The Interestings (Paperback)
The summer after her father dies, Julie Jacobsen goes to the creative Spirit-of-the-Woods camp on a scholarship. There she meets a group of five others, most of whom will be her friends for life They call themselves the Interestings, a name that's a bit narcissistic, but then aren't teenagers a little self-absorbed? Julie becomes "Jules", and she and the beautiful, rich, and serious Ash are best friends. When Jules rejects the advances of gifted but physically unappealing Ethan Figman, he eventually turns to Ash. The novel takes the characters into middle age as they search for careers with meaning while they also try to make ends meet--except for Ethan anyway. He is rich, successful, and powerful but has his own issues to deal with. The drama surrounding Ash's brother Goodman and Cathy, another girl in camp, follows the Interestings for years to come. Taking the reader through several decades in New York and American history, Meg Wolitzer provides a story with well-drawn characters and is a realistic portrayal of life, love, and the pursuit of money.— Cynthia
"Remarkable . . . With this book Wolitzer] has surpassed herself."--The New York Times Book Review "A victory . . . The Interestings secures Wolitzer's place among the best novelists of her generation. . . . She's every bit as literary as Franzen or Eugenides. But the very human moments in her work hit you harder than the big ideas. This isn't women's fiction. It's everyone's."--Entertainment Weekly (A) The New York Times-bestselling novel by Meg Wolitzer that has been called "genius" (The Chicago Tribune), "wonderful" (Vanity Fair), "ambitious" (San Francisco Chronicle), and a "page-turner" (Cosmopolitan), which The New York Times Book Review says is "among the ranks of books like Jonathan Franzen's Freedom and Jeffrey Eugenides The Marriage Plot." The summer that Nixon resigns, six teenagers at a summer camp for the arts become inseparable. Decades later the bond remains powerful, but so much else has changed. In The Interestings, Wolitzer follows these characters from the height of youth through middle age, as their talents, fortunes, and degrees of satisfaction diverge. The kind of creativity that is rewarded at age fifteen is not always enough to propel someone through life at age thirty; not everyone can sustain, in adulthood, what seemed so special in adolescence. Jules Jacobson, an aspiring comic actress, eventually resigns herself to a more practical occupation and lifestyle. Her friend Jonah, a gifted musician, stops playing the guitar and becomes an engineer. But Ethan and Ash, Jules's now-married best friends, become shockingly successful--true to their initial artistic dreams, with the wealth and access that allow those dreams to keep expanding.
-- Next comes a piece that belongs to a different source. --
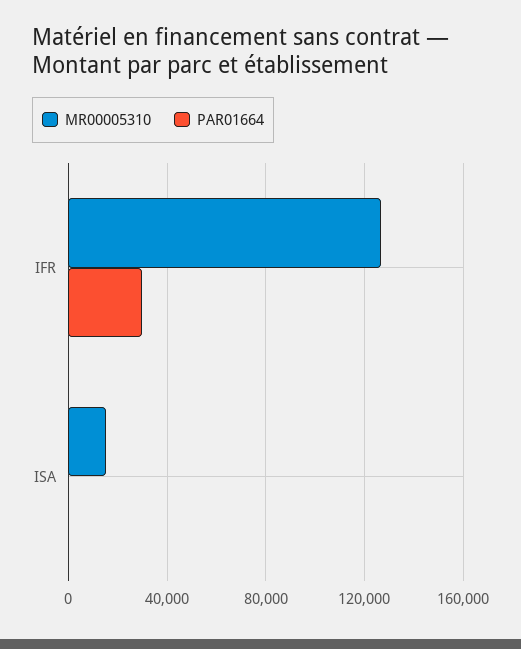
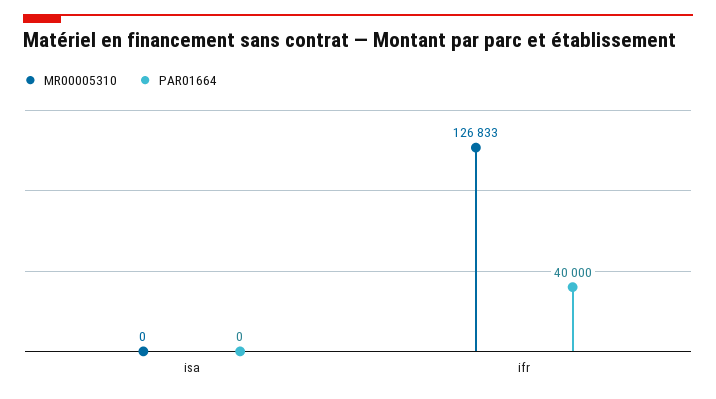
PAR01664, IFR: 30000 -> 40000
MR00005310, ISA: 15000 -> 0

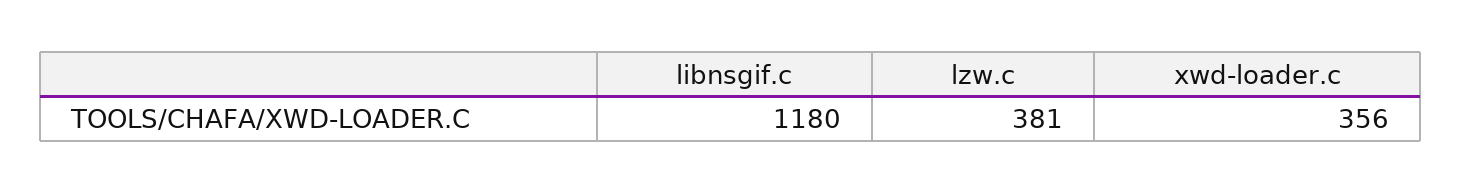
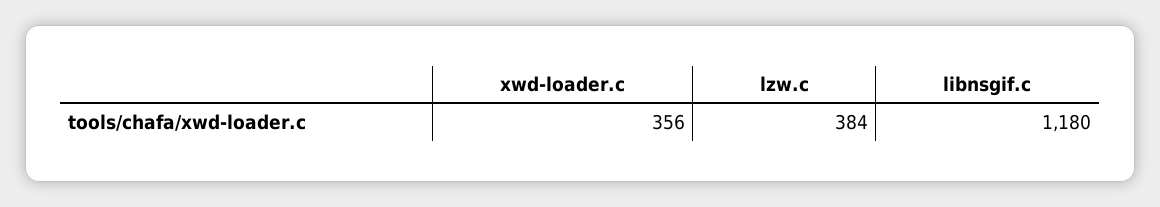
lzw.c: 381 -> 384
The friendships endure and even prosper, but also underscore the differences in their fates, in what their talents have become and the shapes their lives have taken. Wide in scope, ambitious, and populated by complex characters who come together and apart in a changing New York City, The Interestings explores the meaning of talent; the nature of envy; the roles of class, art, money, and power; and how all of it can shift and tilt precipitously over the course of a friendship and a life.
About the Author
Meg Wolitzer is the New York Times bestselling author of The Interestings, The Uncoupling, The Ten-Year Nap, The Position, The Wife, and Sleepwalking. She is also the author of the young adult novel, Belzhar. Wolitzer lives in New York City.